# Julia Fischer



## Albert7

I wish that she were better known honestly.

Along with Hahn, Jansen, and Mutter, I really enjoy her playing.


----------



## Albert7

Here is a great interview I found where Julia Fischer is asked in detail about her playing style and interesting violin pieces she worked with in the past.


----------



## Albert7

Fischer is also a wonderful pianist and not just a kickbutt violinist.


----------



## lionelherschtel

Here is a great Spotify Playlist with all the best classical works recorded by Julia Fischer with the dutch record label PENTATONE!


----------



## Heck148

Albert7 said:


> I wish that she were better known honestly.
> 
> Along with Hahn, Jansen, and Mutter, I really enjoy her playing.


I heard her for the first time in June of this year - Beethoven Vln Cto with Muti/CSO in Chcago.
Very fine performance, amongst the best live LvB performances I've heard....
She played a knockout encore - a mvt from Nindemith Vln sonata[?? - not sure] - anyway it had a million notes, all of which she seemed to nail with acuracy and fine phrasing...fine player indeed.


----------



## staxomega

Giving this thread a bump, what are the _essential_ Julia Fischer performances that must be owned?


----------



## Animal the Drummer

I like her approach to the Brahms concerto, a fine marriage of strength and sensitivity (though I wish her tone were a tad bigger here and there).


----------



## hpowders

staxomega said:


> Giving this thread a bump, what are the _essential_ Julia Fischer performances that must be owned?


Her Tchaikovsky Violin Concerto recording as well as that of her Brahms Violin Concerto are both first rate. So is her Khachaturian Violin Concerto performance.


----------



## Ras

Ï like her *debut on Pentatone *with *Bach's Sonatas and Partitas for solo violin.* 
She also recorded *Bach's violin concertos for Decca*, but I prefer those works played with period or hip ensembles.

==*==

◆ Written request a ◆
Transcribe a section of the Julia Fischer thread, beginning at the words "I heard her" and stopping after the words "performances I've heard....".

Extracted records
==*==

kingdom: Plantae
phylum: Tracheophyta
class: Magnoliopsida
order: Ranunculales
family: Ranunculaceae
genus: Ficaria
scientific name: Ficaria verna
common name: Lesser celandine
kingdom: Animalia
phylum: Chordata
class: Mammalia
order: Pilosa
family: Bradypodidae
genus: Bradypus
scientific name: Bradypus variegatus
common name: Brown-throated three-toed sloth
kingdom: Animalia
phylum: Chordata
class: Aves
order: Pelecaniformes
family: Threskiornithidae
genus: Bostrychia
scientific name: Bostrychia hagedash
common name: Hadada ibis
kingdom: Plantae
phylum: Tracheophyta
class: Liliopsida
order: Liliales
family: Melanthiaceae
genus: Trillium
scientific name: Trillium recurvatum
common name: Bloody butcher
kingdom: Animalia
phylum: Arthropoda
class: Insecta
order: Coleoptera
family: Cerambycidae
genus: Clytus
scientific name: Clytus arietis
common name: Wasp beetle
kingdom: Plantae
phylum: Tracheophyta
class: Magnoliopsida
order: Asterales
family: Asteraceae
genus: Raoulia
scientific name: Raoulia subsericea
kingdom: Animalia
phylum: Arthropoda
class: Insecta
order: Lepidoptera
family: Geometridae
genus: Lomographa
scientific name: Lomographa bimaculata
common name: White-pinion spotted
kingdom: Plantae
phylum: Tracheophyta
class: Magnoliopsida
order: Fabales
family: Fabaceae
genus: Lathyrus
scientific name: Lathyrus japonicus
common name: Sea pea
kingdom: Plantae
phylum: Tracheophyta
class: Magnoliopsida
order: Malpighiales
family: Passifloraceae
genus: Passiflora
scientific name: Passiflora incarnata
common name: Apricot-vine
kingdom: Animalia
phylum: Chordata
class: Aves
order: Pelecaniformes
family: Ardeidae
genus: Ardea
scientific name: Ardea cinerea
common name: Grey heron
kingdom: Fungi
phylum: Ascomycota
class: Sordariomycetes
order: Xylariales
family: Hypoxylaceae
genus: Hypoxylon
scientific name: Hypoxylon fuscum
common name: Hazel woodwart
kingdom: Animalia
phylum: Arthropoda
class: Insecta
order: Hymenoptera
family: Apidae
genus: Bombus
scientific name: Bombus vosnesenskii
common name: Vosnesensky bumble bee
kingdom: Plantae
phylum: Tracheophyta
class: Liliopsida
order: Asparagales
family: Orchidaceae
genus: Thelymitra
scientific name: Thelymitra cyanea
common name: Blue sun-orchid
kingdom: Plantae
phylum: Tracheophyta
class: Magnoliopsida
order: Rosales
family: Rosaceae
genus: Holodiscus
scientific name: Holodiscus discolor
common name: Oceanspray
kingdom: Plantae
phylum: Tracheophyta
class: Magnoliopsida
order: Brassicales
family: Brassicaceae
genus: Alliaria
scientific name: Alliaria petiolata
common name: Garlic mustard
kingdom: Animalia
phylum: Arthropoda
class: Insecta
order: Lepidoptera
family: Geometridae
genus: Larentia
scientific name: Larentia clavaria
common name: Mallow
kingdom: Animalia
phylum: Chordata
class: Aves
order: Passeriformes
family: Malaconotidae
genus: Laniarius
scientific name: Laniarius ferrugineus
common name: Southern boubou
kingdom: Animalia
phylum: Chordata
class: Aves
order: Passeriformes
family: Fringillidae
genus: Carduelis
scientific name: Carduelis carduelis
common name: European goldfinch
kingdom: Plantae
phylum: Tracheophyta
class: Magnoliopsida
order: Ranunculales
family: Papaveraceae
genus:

==*==

◆ Written request b ◆
Repeat the entries word for word from the first line through the line that contains "order: Coleoptera", and include both of those lines.

◆ Correct output a ◆
I heard her for the first time in June of this year - Beethoven Vln Cto with Muti/CSO in Chcago.
Very fine performance, amongst the best live LvB performances I've heard....

◆ Correct output b ◆
kingdom: Plantae
phylum: Tracheophyta
class: Magnoliopsida
order: Ranunculales
family: Ranunculaceae
genus: Ficaria
scientific name: Ficaria verna
common name: Lesser celandine
kingdom: Animalia
phylum: Chordata
class: Mammalia
order: Pilosa
family: Bradypodidae
genus: Bradypus
scientific name: Bradypus variegatus
common name: Brown-throated three-toed sloth
kingdom: Animalia
phylum: Chordata
class: Aves
order: Pelecaniformes
family: Threskiornithidae
genus: Bostrychia
scientific name: Bostrychia hagedash
common name: Hadada ibis
kingdom: Plantae
phylum: Tracheophyta
class: Liliopsida
order: Liliales
family: Melanthiaceae
genus: Trillium
scientific name: Trillium recurvatum
common name: Bloody butcher
kingdom: Animalia
phylum: Arthropoda
class: Insecta
order: Coleoptera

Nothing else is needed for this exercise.